Posted by: montysano | July 14, 2008 at 11:22 AM
@ Peakoilmom: Don't know if this is the fastest way to get to the end of a long blog, but this works for me. Go to the comments section of the blog that you want, then go to the bottom of the first page and hit the "double arrow" thing to go to page 2. If you then look in the URL line of the browser, the thing that starts with http://james... you will see the number 2 by itself near the end indicating that you are on page #2. If you change that 2 to a big number, say 200, and hit return, the blog software will take you to the last page.
RT
Posted by: Rubber Toe | July 14, 2008 at 11:32 AM
«The American financial system is now considered a gangster organization.»
By whom, Consultant? As far as I can see, the prime players are going along with the bailout, perhaps hoping they can get most of their money out. But… like I said last week: all that "money" was created out of thin air, and back to thin air it's going. Nobody has really lost anything except points in a game. That's why they're called "players."
Now lest anyone think I'm saying the consumers get off scot-free, they haven't. Their jobs (source of income) have gone to Mexico or China. The real money they've put into the system (via houses, primarily) is no longer liquid, and it's the bulk of their assets. The players haven't lost anything significant by comparison.

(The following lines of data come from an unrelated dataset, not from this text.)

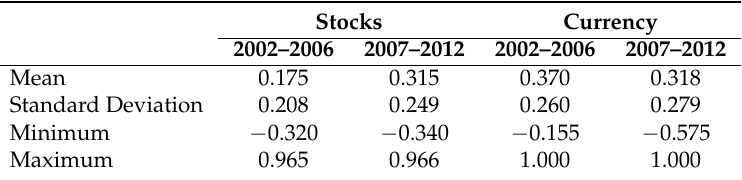
Table 1. Statistics for the pre-crisis and the crisis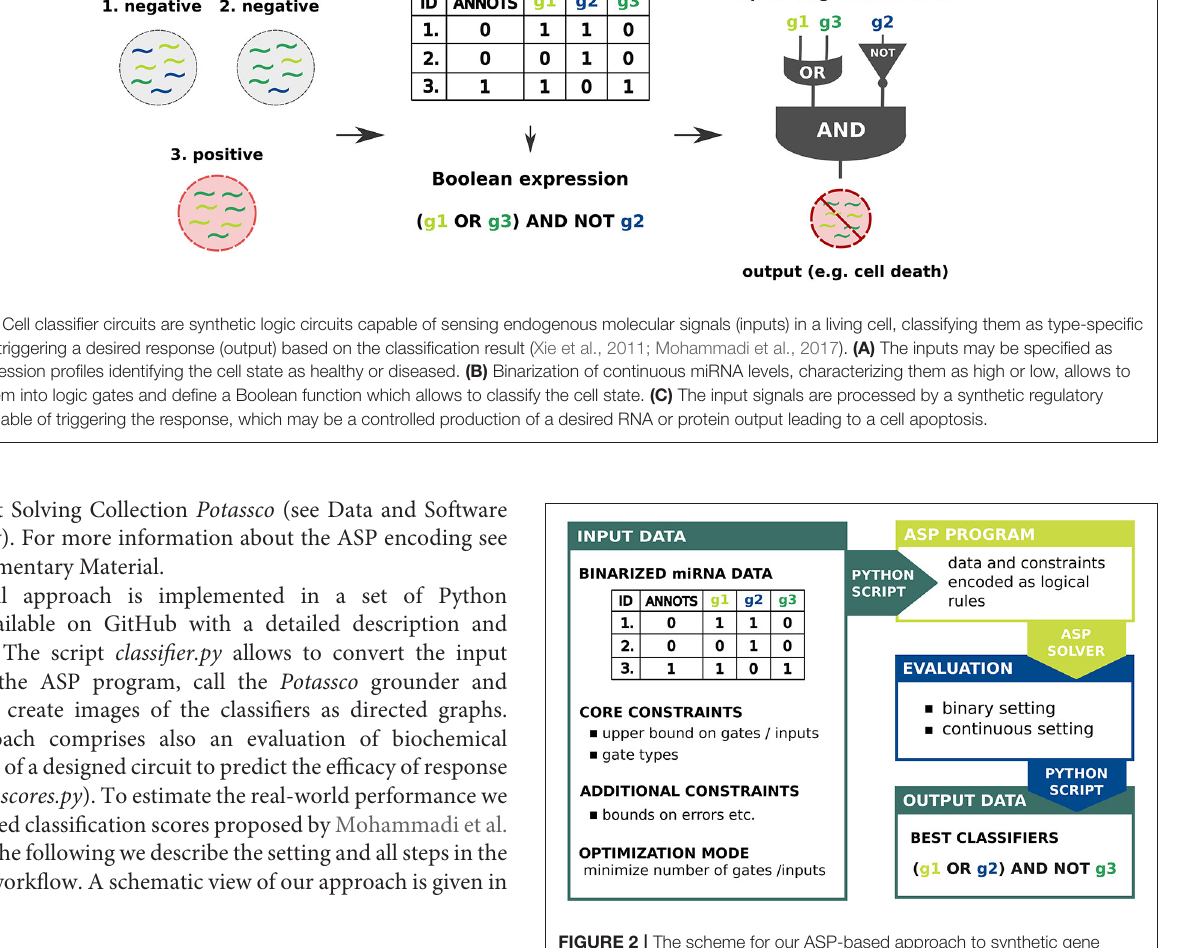
FIGURE 2 | The scheme for our ASP-based approach to synthetic gene circuit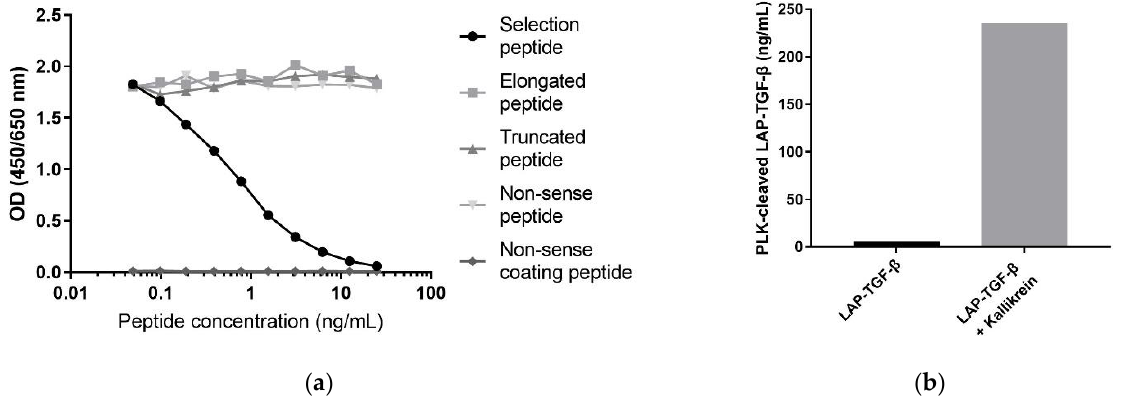
Figure 2. Assay specificity towards PLK-cleaved LAP-TGF- β : ( a ) Inhibition curve for the selection peptide (LASPP- SQGEV), elongated peptide (RLASPPSQGEV), truncated peptide (ASPPSQGEV), non-sense selection peptide (PNASPLLGS), and a non-sense coater peptide (YPNASPLLGS-K-(Biotin)). The peptides were diluted in 2-fold dilution series starting from 25 ng/mL. ( b ) PLK-cleaved LAP-TGF- β measured after one hour incubation of LAP-TGF- β with or without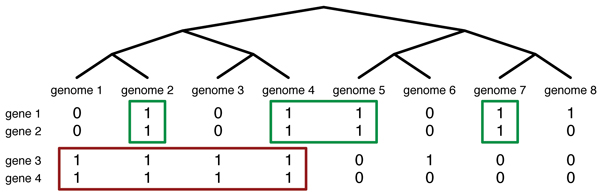
Phylogenetic profiles. We show hypothetical phylogenetic profiles for four genes. Genes 1 and 2 have four common 1's ("matches") in three runs while genes 3 and 4 have four matches in a single run. We hypothesize that genes 1 and 2 are more likely to be truly co-evolving while genes 3 and 4 are likely to be just lineage-specific.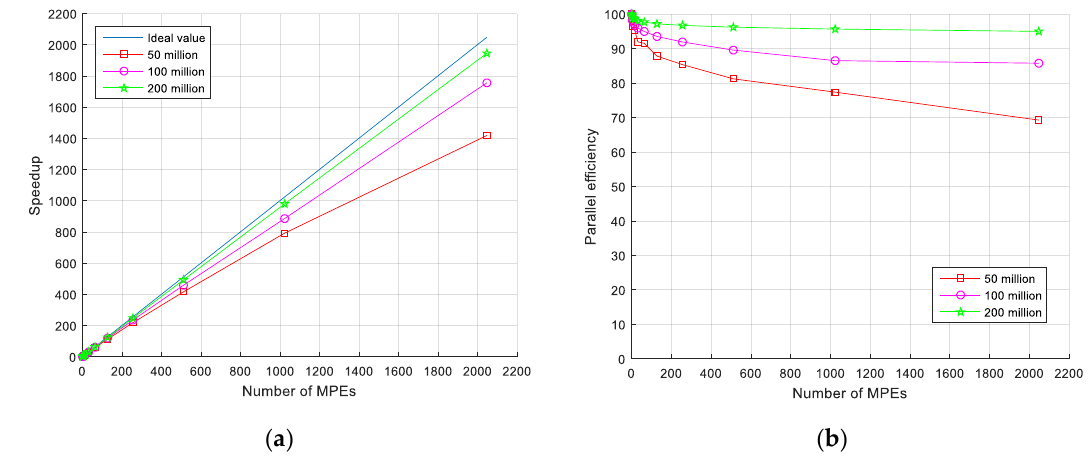
Figure 8. For only management processing elements (MPEs) at three problem sizes: ( a ) Acceleration ratio; ( b ) Parallel efficiency.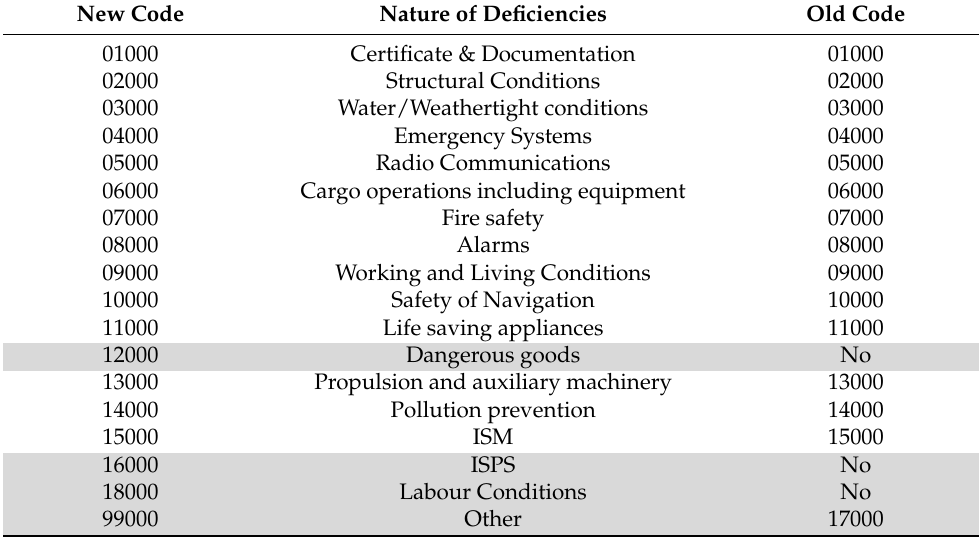
Table 1. Comparison table of the new and old PSC code deficiencies by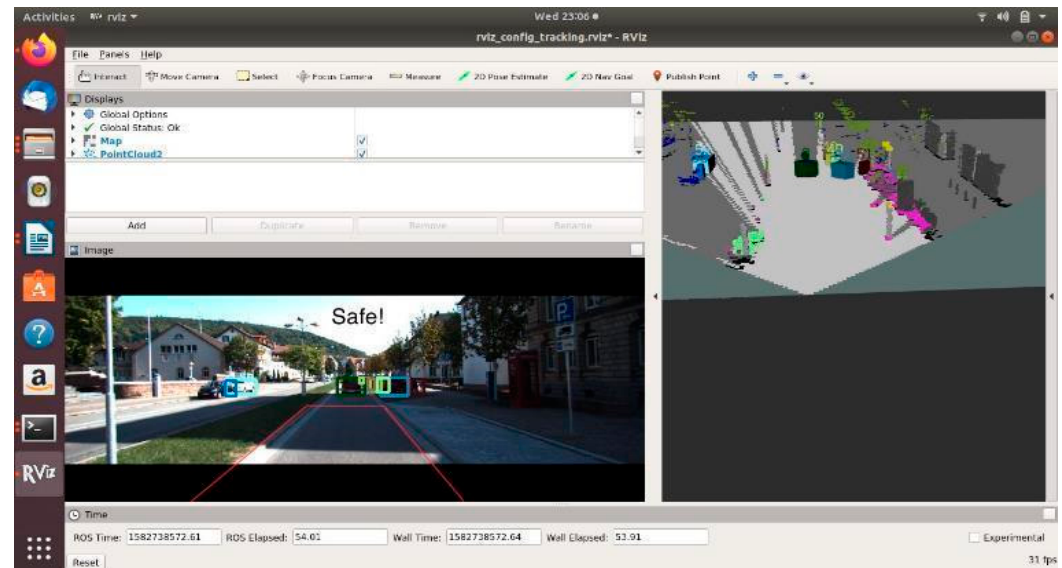
Figure 17. Safe scenario detected by OCSF.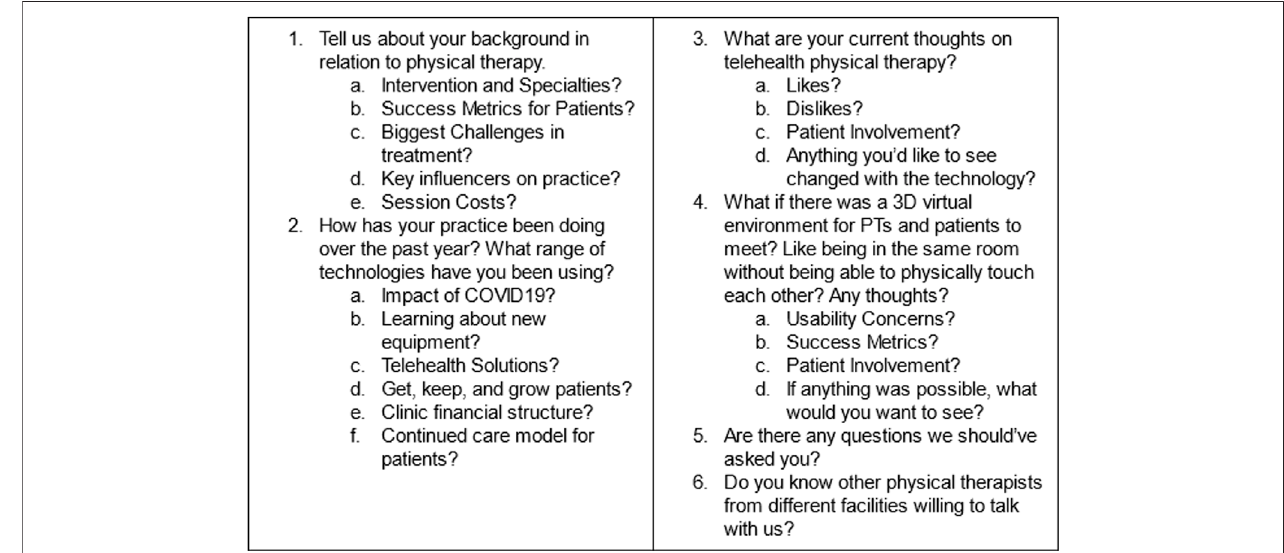
FIGURE 1 | Box interview guide utilized in sessions with physical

«they gotta buy the bad bread to survive.it's either glue flavored bread, or a tank of gas to work long hours, in order to buy (you guessed it).another loaf of glue flavored bread.»
PillowTick, it's pretty easy to make bread. The price per loaf is about the same as the glue-flavored stuff, but the quality is premium. I kind of locked-in my per-loaf price a few months back by buying about 40 pounds of flour & stashing it in the freezer. Use whatever local sugar source you have — honey, molasses, and sorghum syrup all make good bread. Even light corn syrup works if you don't have anything else.